I think the proper response is to admit what the US did wrong and shift the discussion to the merits of its current policy. As Ken Pollack tells the WaPo, what we did in the 1980s "was a horrible mistake then, but we have got it right now." The worst thing to do is come up with defensive justifications of immoral acts. For example, David Newsom, a former ambassador to Baghdad, told the WaPo that
"Fundamentally, [our] policy was justified...we were concerned that Iraq should not lose the war with Iran, because that would have threatened Saudi Arabia and the Gulf. Our long-term hope was that Hussein's government would become less repressive and more responsible."
Talk about low standards. All Iraq had to do to become less repressive was massacre thousands of innocent men and women instead of tens of thousands.

The reason such arguments backfire is that they imply a continuity between the moral standards of the past and of the present.
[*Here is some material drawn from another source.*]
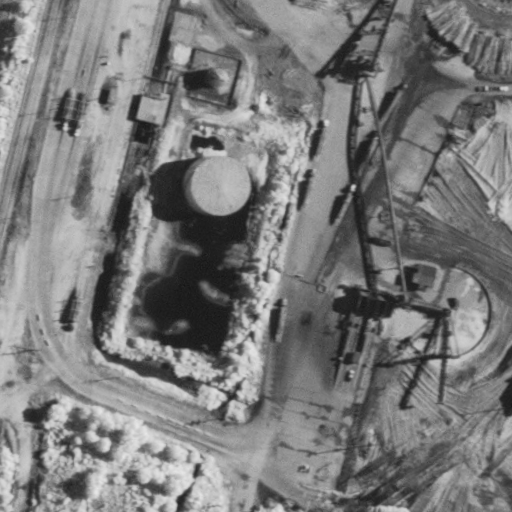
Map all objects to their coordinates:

But the fact is, the US has learned from its mistakes. For all Bush Sr. and Clinton did wrong when it came to foreign affairs, they did uphold a moral standard higher than any of their predecessors since Harry Truman. (Yes, including Jimmy Carter.)

That is no small accomplishment considering that Bush and Clinton were the first presidents of the first lone superpower since Roman times. Lord Acton observed that "Power corrupts...and absolute power corrupts absolutely." That may have been true once. But the United States took advantage of its unprecedented power to raise its moral standards and those of other nations as well. That is what makes America exceptional.